Erken seçim olur mu?

Yok olmaz. Bizim genel ilkemiz erken seçime hiçbir zaman sıcak bakmadık. Şimdi de 4 yıl. Bunun artırılması da ilerdeki bir çalışma. Bizim düşüncemizde var. Tekrar 5 yıl olsun diye. 4 yılda hükümetin kurulması, başlaması ondan sonra son yıl seçim havasına giriliyor.

Yani çok kısa oluyor. Erken seçim Meclis’te de kabul görmez. Erken seçime soğuk bakıyoruz.

 

‘Yol haritası çıkacak’

 

Çözüm sürecinde yeni adımlar atılacak mı?

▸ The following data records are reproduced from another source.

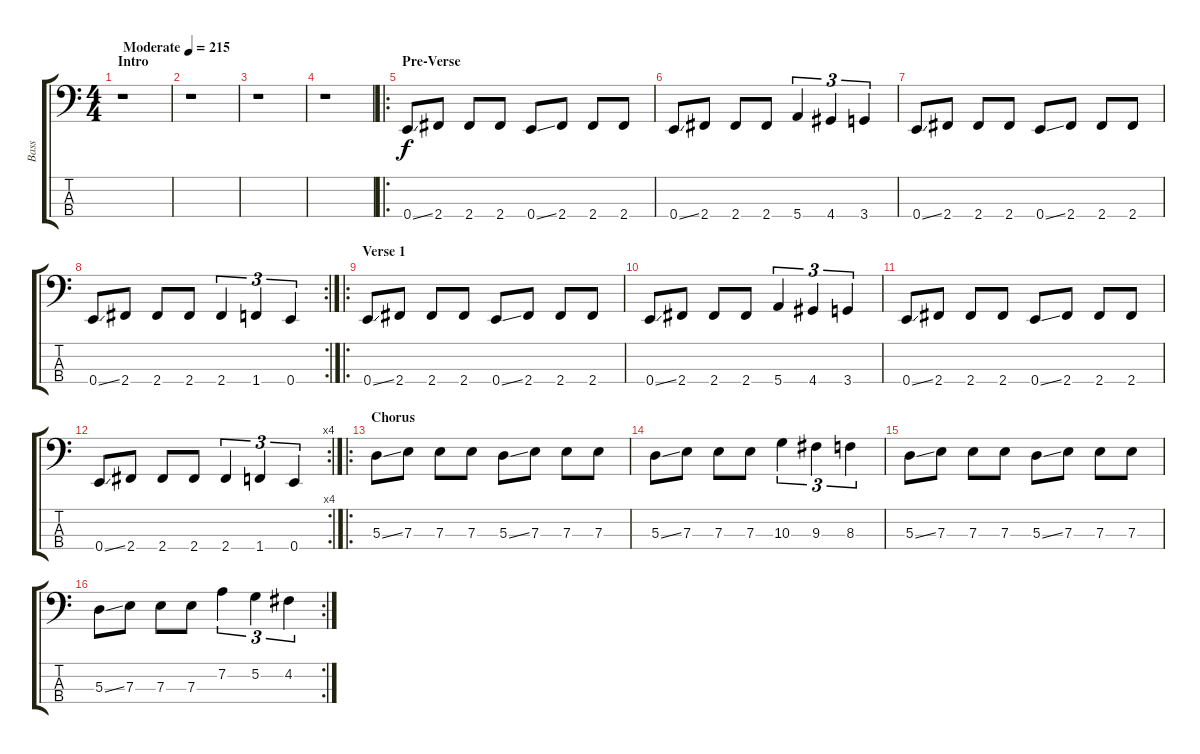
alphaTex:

\track ("Bass" "Bass") {instrument electricbassfinger}
\staff {score tabs}
\tuning (G2 D2 A1 E1) {hide}
\ts (4 4)
\section ("" "Intro")
\tempo (215 "Moderate")
\clef f4
\ks c
r.1{dy f instrument electricbassfinger} |
r.1 |
r.1 |
r.1 |
\ro
\section ("" "Pre-Verse")
0.4{ss}.8 2.4.8 2.4.8 2.4.8 0.4{ss}.8 2.4.8 2.4.8 2.4.8 |
0.4{ss}.8 2.4.8 2.4.8 2.4.8 5.4.4{tu (3 2)} 4.4.4{tu (3 2)} 3.4.4{tu (3 2)} |
0.4{ss}.8 2.4.8 2.4.8 2.4.8 0.4{ss}.8 2.4.8 2.4.8 2.4.8 |
\rc 2
0.4{ss}.8 2.4.8 2.4.8 2.4.8 2.4.4{tu (3 2)} 1.4.4{tu (3 2)} 0.4.4{tu (3 2)} |
\ro
\section ("" "Verse 1")
0.4{ss}.8 2.4.8 2.4.8 2.4.8 0.4{ss}.8 2.4.8 2.4.8 2.4.8 |
0.4{ss}.8 2.4.8 2.4.8 2.4.8 5.4.4{tu (3 2)} 4.4.4{tu (3 2)} 3.4.4{tu (3 2)} |
0.4{ss}.8 2.4.8 2.4.8 2.4.8 0.4{ss}.8 2.4.8 2.4.8 2.4.8 |
\rc 4
0.4{ss}.8 2.4.8 2.4.8 2.4.8 2.4.4{tu (3 2)} 1.4.4{tu (3 2)} 0.4.4{tu (3 2)} |
\ro
\section ("" "Chorus")
5.3{ss}.8 7.3.8 7.3.8 7.3.8 5.3{ss}.8 7.3.8 7.3.8 7.3.8 |
5.3{ss}.8 7.3.8 7.3.8 7.3.8 10.3.4{tu (3 2)} 9.3.4{tu (3 2)} 8.3.4{tu (3 2)} |
5.3{ss}.8 7.3.8 7.3.8 7.3.8 5.3{ss}.8 7.3.8 7.3.8 7.3.8 |
\rc 2
5.3{ss}.8 7.3.8 7.3.8 7.3.8 7.2.4{tu (3 2)} 5.2.4{tu (3 2)} 4.2.4{tu (3 2)}
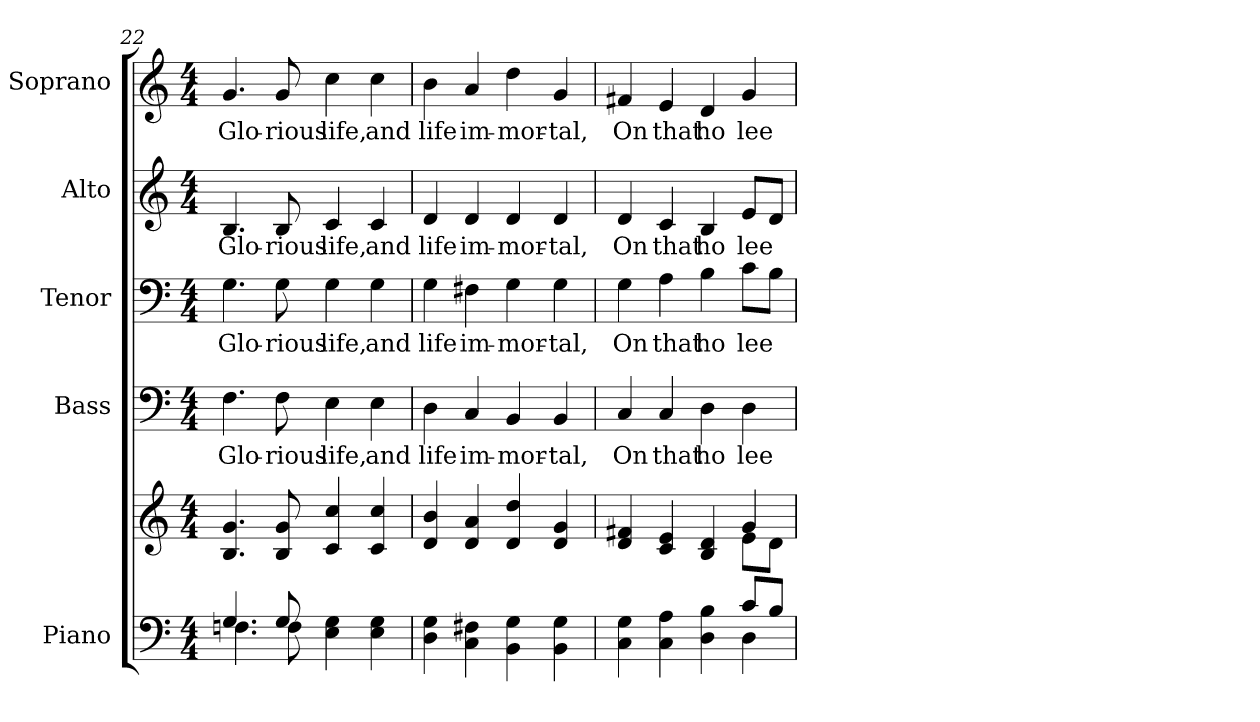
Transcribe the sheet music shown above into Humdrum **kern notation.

**kern	**kern	**kern	**text	**kern	**text	**kern	**text	**kern	**text
*part5	*part5	*part4	*part4	*part3	*part3	*part2	*part2	*part1	*part1
*staff6	*staff5	*staff4	*staff4	*staff3	*staff3	*staff2	*staff2	*staff1	*staff1
*I"Piano	*	*I"Bass	*	*I"Tenor	*	*I"Alto	*	*I"Soprano	*
*I'Pno.	*	*I'B.	*	*I'T.	*	*I'A.	*	*I'S.	*
*clefF4	*clefG2	*clefF4	*	*clefF4	*	*clefG2	*	*clefG2	*
*k[]	*k[]	*k[]	*	*k[]	*	*k[]	*	*k[]	*
*C:	*C:	*C:	*	*C:	*	*C:	*	*C:	*
*M4/4	*M4/4	*M4/4	*	*M4/4	*	*M4/4	*	*M4/4	*
=22	=22	=22	=22	=22	=22	=22	=22	=22	=22
*^	*	*	*	*	*	*	*	*	*
!	!	!	!	!LO:LY:b:color=#000000	!	!	!	!	!	!
!	!	!	!	!	!	!LO:LY:b:color=#000000	!	!	!	!
!	!	!	!	!	!	!	!	!LO:LY:b:color=#000000	!	!
!	!	!	!	!	!	!	!	!	!	!LO:LY:b:color=#000000
4.Gi/	4.Fni\	4.Bi/ 4.gi	4.Fi\	Glo-	4.Gi\	Glo-	4.Bi/	Glo-	4.gi/	Glo-
!	!	!	!	!LO:LY:b:color=#000000	!	!	!	!	!	!
!	!	!	!	!	!	!LO:LY:b:color=#000000	!	!	!	!
!	!	!	!	!	!	!	!	!LO:LY:b:color=#000000	!	!
!	!	!	!	!	!	!	!	!	!	!LO:LY:b:color=#000000
8Gi/	8Fi\	8Bi/ 8gi	8Fi\	-rious	8Gi\	-rious	8Bi/	-rious	8gi/	-rious
!	!	!	!	!LO:LY:b:color=#000000	!	!	!	!	!	!
!	!	!	!	!	!	!LO:LY:b:color=#000000	!	!	!	!
!	!	!	!	!	!	!	!	!LO:LY:b:color=#000000	!	!
!	!	!	!	!	!	!	!	!	!	!LO:LY:b:color=#000000
4Ei\ 4Gi	2ryy	4ci/ 4cci	4Ei\	life,	4Gi\	life,	4ci/	life,	4cci\	life,
!	!	!	!	!LO:LY:b:color=#000000	!	!	!	!	!	!
!	!	!	!	!	!	!LO:LY:b:color=#000000	!	!	!	!
!	!	!	!	!	!	!	!	!LO:LY:b:color=#000000	!	!
!	!	!	!	!	!	!	!	!	!	!LO:LY:b:color=#000000
4Ei\ 4Gi	.	4ci/ 4cci	4Ei\	and	4Gi\	and	4ci/	and	4cci\	and
*v	*v	*	*	*	*	*	*	*	*	*
!!LO:PB:g=z
=23	=23	=23	=23	=23	=23	=23	=23	=23	=23
!	!	!	!LO:LY:b:color=#000000	!	!	!	!	!	!
!	!	!	!	!	!LO:LY:b:color=#000000	!	!	!	!
!	!	!	!	!	!	!	!LO:LY:b:color=#000000	!	!
!	!	!	!	!	!	!	!	!	!LO:LY:b:color=#000000
4Di\ 4Gi	4di/ 4bi	4Di\	life	4Gi\	life	4di/	life	4bi\	life
!	!	!	!LO:LY:b:color=#000000	!	!	!	!	!	!
!	!	!	!	!	!LO:LY:b:color=#000000	!	!	!	!
!	!	!	!	!	!	!	!LO:LY:b:color=#000000	!	!
!	!	!	!	!	!	!	!	!	!LO:LY:b:color=#000000
4Ci\ 4F#Xi	4di/ 4ai	4Ci/	im-	4F#Xi\	im-	4di/	im-	4ai/	im-
!	!	!	!LO:LY:b:color=#000000	!	!	!	!	!	!
!	!	!	!	!	!LO:LY:b:color=#000000	!	!	!	!
!	!	!	!	!	!	!	!LO:LY:b:color=#000000	!	!
!	!	!	!	!	!	!	!	!	!LO:LY:b:color=#000000
4BBi\ 4Gi	4di/ 4ddi	4BBi/	-mor-	4Gi\	-mor-	4di/	-mor-	4ddi\	-mor-
!	!	!	!LO:LY:b:color=#000000	!	!	!	!	!	!
!	!	!	!	!	!LO:LY:b:color=#000000	!	!	!	!
!	!	!	!	!	!	!	!LO:LY:b:color=#000000	!	!
!	!	!	!	!	!	!	!	!	!LO:LY:b:color=#000000
4BBi\ 4Gi	4di/ 4gi	4BBi/	-tal,	4Gi\	-tal,	4di/	-tal,	4gi/	-tal,
=24	=24	=24	=24	=24	=24	=24	=24	=24	=24
*^	*^	*	*	*	*	*	*	*	*
!	!	!	!	!	!LO:LY:b:color=#000000	!	!	!	!	!	!
!	!	!	!	!	!	!	!LO:LY:b:color=#000000	!	!	!	!
!	!	!	!	!	!	!	!	!	!LO:LY:b:color=#000000	!	!
!	!	!	!	!	!	!	!	!	!	!	!LO:LY:b:color=#000000
4Ci\ 4Gi	2ryy	4di/ 4f#Xi	2ryy	4Ci/	On	4Gi\	On	4di/	On	4f#Xi/	On
!	!	!	!	!	!LO:LY:b:color=#000000	!	!	!	!	!	!
!	!	!	!	!	!	!	!LO:LY:b:color=#000000	!	!	!	!
!	!	!	!	!	!	!	!	!	!LO:LY:b:color=#000000	!	!
!	!	!	!	!	!	!	!	!	!	!	!LO:LY:b:color=#000000
4Ci\ 4Ai	.	4ci/ 4ei	.	4Ci/	that	4Ai\	that	4ci/	that	4ei/	that
!	!	!	!	!	!LO:LY:b:color=#000000	!	!	!	!	!	!
!	!	!	!	!	!	!	!LO:LY:b:color=#000000	!	!	!	!
!	!	!	!	!	!	!	!	!	!LO:LY:b:color=#000000	!	!
!	!	!	!	!	!	!	!	!	!	!	!LO:LY:b:color=#000000
4Di\ 4Bi	4ryy	4Bi/ 4di	4ryy	4Di\	ho	4Bi\	ho	4Bi/	ho	4di/	ho
!	!	!	!	!	!LO:LY:b:color=#000000	!	!	!	!	!	!
!	!	!	!	!	!	!	!LO:LY:b:color=#000000	!	!	!	!
!	!	!	!	!	!	!	!	!	!LO:LY:b:color=#000000	!	!
!	!	!	!	!	!	!	!	!	!	!	!LO:LY:b:color=#000000
8ci/L	4Di\	4gi/	8ei\L	4Di\	lee	8ci\L	lee	8ei/L	lee	4gi/	lee
8Bi/J	.	.	8di\J	.	.	8Bi\J	.	8di/J	.	.	.
*v	*v	*	*	*	*	*	*	*	*	*	*
*	*v	*v	*	*	*	*	*	*	*	*
=	=	=	=	=	=	=	=	=	=
*-	*-	*-	*-	*-	*-	*-	*-	*-	*-
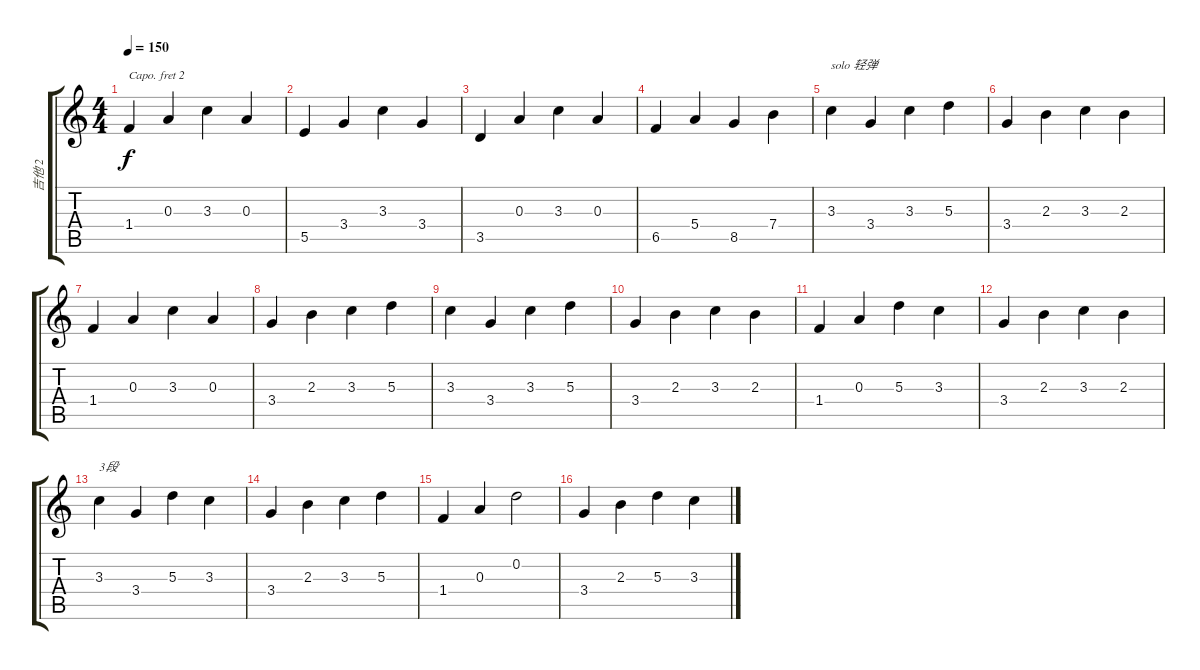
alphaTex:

\track ("吉他 2" "吉他 2") {instrument acousticguitarsteel}
\staff {score tabs}
\capo 2
\tuning (E4 C4 G3 D3 A2 E2) {hide}
\ts (4 4)
\tempo 150
\clef g2
\ks c
1.4.4{dy f} 0.3.4 3.3.4 0.3.4 |
5.5.4 3.4.4 3.3.4 3.4.4 |
3.5.4 0.3.4 3.3.4 0.3.4 |
6.5.4 5.4.4 8.5.4 7.4.4 |
3.3.4{txt "solo 轻弹"} 3.4.4 3.3.4 5.3.4 |
3.4.4 2.3.4 3.3.4 2.3.4 |
1.4.4 0.3.4 3.3.4 0.3.4 |
3.4.4 2.3.4 3.3.4 5.3.4 |
3.3.4 3.4.4 3.3.4 5.3.4 |
3.4.4 2.3.4 3.3.4 2.3.4 |
1.4.4 0.3.4 5.3.4 3.3.4 |
3.4.4 2.3.4 3.3.4 2.3.4 |
3.3.4{txt "3段"} 3.4.4 5.3.4 3.3.4 |
3.4.4 2.3.4 3.3.4 5.3.4 |
1.4.4 0.3.4 0.2.2 |
3.4.4 2.3.4 5.3.4 3.3.4
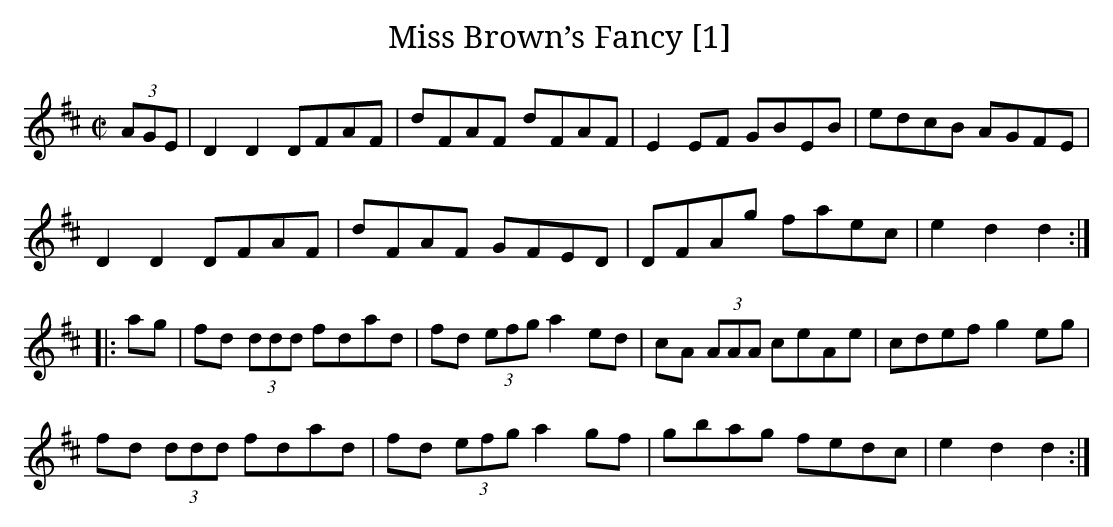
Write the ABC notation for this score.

X:1
T:Miss Brown’s Fancy [1]
M:C|
L:1/8
K:D
(3AGE|D2D2 DFAF|dFAF dFAF|E2 EF GBEB|edcB AGFE|
D2 D2 DFAF|dFAF GFED|DFAg faec|e2d2d2:|
|:ag|fd (3ddd fdad|fd (3efg a2 ed|cA (3AAA ceAe|cdef g2 eg|
fd (3ddd fdad|fd (3efg a2 gf|gbag fedc|e2d2d2:|]
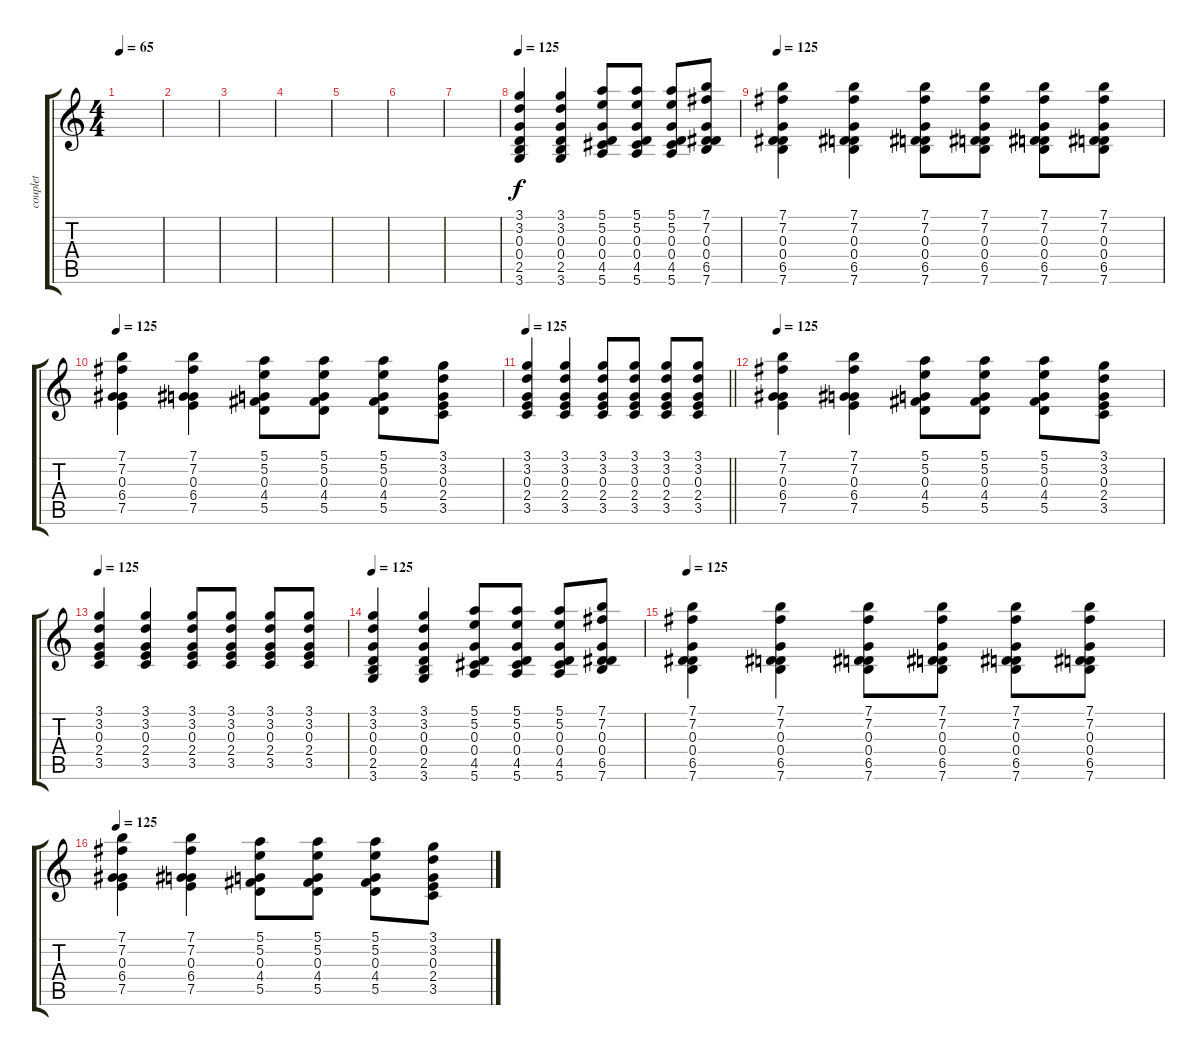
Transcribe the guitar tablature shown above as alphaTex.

\track ("couplet " "couplet ") {instrument electricguitarjazz}
\staff {score tabs}
\tuning (E4 B3 G3 D3 A2 E2) {hide}
\ts (4 4)
\tempo 65
\clef g2
\ks c
|
|
|
|
|
|
|
\tempo 125
(3.1 3.2 0.3 0.4 2.5 3.6).4 (3.1 3.2 0.3 0.4 2.5 3.6).4 (5.1 5.2 0.3 0.4 4.5 5.6).8 (5.1 5.2 0.3 0.4 4.5 5.6).8 (5.1 5.2 0.3 0.4 4.5 5.6).8 (7.1 7.2 0.3 0.4 6.5 7.6).8 |
\tempo 125
(7.1 7.2 0.3 0.4 6.5 7.6).4{instrument electricguitarjazz} (7.1 7.2 0.3 0.4 6.5 7.6).4 (7.1 7.2 0.3 0.4 6.5 7.6).8 (7.1 7.2 0.3 0.4 6.5 7.6).8 (7.1 7.2 0.3 0.4 6.5 7.6).8 (7.1 7.2 0.3 0.4 6.5 7.6).8 |
\tempo 125
(7.1 7.2 0.3 6.4 7.5).4 (7.1 7.2 0.3 6.4 7.5).4 (5.1 5.2 0.3 4.4 5.5).8 (5.1 5.2 0.3 4.4 5.5).8 (5.1 5.2 0.3 4.4 5.5).8 (3.1 3.2 0.3 2.4 3.5).8 |
\tempo 125
\barLineRight lightlight
(3.1 3.2 0.3 2.4 3.5).4 (3.1 3.2 0.3 2.4 3.5).4 (3.1 3.2 0.3 2.4 3.5).8 (3.1 3.2 0.3 2.4 3.5).8 (3.1 3.2 0.3 2.4 3.5).8 (3.1 3.2 0.3 2.4 3.5).8 |
\tempo 125
(7.1 7.2 0.3 6.4 7.5).4 (7.1 7.2 0.3 6.4 7.5).4 (5.1 5.2 0.3 4.4 5.5).8 (5.1 5.2 0.3 4.4 5.5).8 (5.1 5.2 0.3 4.4 5.5).8 (3.1 3.2 0.3 2.4 3.5).8 |
\tempo 125
(3.1 3.2 0.3 2.4 3.5).4 (3.1 3.2 0.3 2.4 3.5).4 (3.1 3.2 0.3 2.4 3.5).8 (3.1 3.2 0.3 2.4 3.5).8 (3.1 3.2 0.3 2.4 3.5).8 (3.1 3.2 0.3 2.4 3.5).8 |
\tempo 125
(3.1 3.2 0.3 0.4 2.5 3.6).4 (3.1 3.2 0.3 0.4 2.5 3.6).4 (5.1 5.2 0.3 0.4 4.5 5.6).8 (5.1 5.2 0.3 0.4 4.5 5.6).8 (5.1 5.2 0.3 0.4 4.5 5.6).8 (7.1 7.2 0.3 0.4 6.5 7.6).8 |
\tempo 125
(7.1 7.2 0.3 0.4 6.5 7.6).4{instrument electricguitarjazz} (7.1 7.2 0.3 0.4 6.5 7.6).4 (7.1 7.2 0.3 0.4 6.5 7.6).8 (7.1 7.2 0.3 0.4 6.5 7.6).8 (7.1 7.2 0.3 0.4 6.5 7.6).8 (7.1 7.2 0.3 0.4 6.5 7.6).8 |
\tempo 125
(7.1 7.2 0.3 6.4 7.5).4 (7.1 7.2 0.3 6.4 7.5).4 (5.1 5.2 0.3 4.4 5.5).8 (5.1 5.2 0.3 4.4 5.5).8 (5.1 5.2 0.3 4.4 5.5).8 (3.1 3.2 0.3 2.4 3.5).8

Çözüm süreciyle ilgili en ileri adımdan birisi Meclis’te çıkardığımız yasa oldu. Bu çok etkili oldu, içeride ve dışarıda yansımaları çok iyi oldu. Toplumda bu işin ne kadar kararlı yürütüldüğü yönünde değerlendirmeler oldu. Doğrusu hükümetimizin bu konudaki kararlılığı da ortaya konulmuş oldu. Bu konuda çalışan kurum ve kişiler daha bir güvence içinde devletin bir politikasını heyecanla yürütecekler. Bu yasa tarafları ve herkesi bağlayacak. Sadece niyet ve konuşmalarla değil yasa ile çerçevesi çizilmiş bir çalışmayı yürüteceğiz. Çalışmalarla ilgili bir yol haritası üzerindeyiz. Şu tarihe kadar şu yapılacak anlamında iyi bir yol haritası çıkacak. Taraflar birbiriyle görüşecek. Görüşme zemini rahat yürüyor. Belki bu görüşmelere bu yasadan sonra başka katılmalarda olacak. Şu ana kadar örgüt kesimiyle görüşmeleri istihbarat teşkilatı yürütüyordu. Şimdi sekreterliği ve koordinasyonu Kamu Güvenliği Müsteşarlığı yapacak. Çok iyi araştırmalar yapıyor orası. Bundan sonra belki orada daha iyi ekip olacak. Müsteşarından başlayarak arkadaşlar da bu görüşmelerin içinde yer alabilecekler. Yani biraz daha emniyet, güvenlik dışındaki birimlerimiz de, uzman olarak yetişmiş kişiler de devrede olacak. Orada akademisyenler var. Bazı şeyler daha sistematik yürüyecek. Tarihi belli çerçevesi belli yol haritamız olacak. Görüşmeler olacak, burada dialog çok önemli. Birbirine güven çok önemli. Birbirine güven sorunu büyük oranda aşıldı. Daha hızlı yürüyüşü bundan sonra görebiliriz. Bu konuda daha hızlı gelişmeleri görürüz.

 

İmralı’dan gelen mesajlar nasıl son gelişmelerin ardından?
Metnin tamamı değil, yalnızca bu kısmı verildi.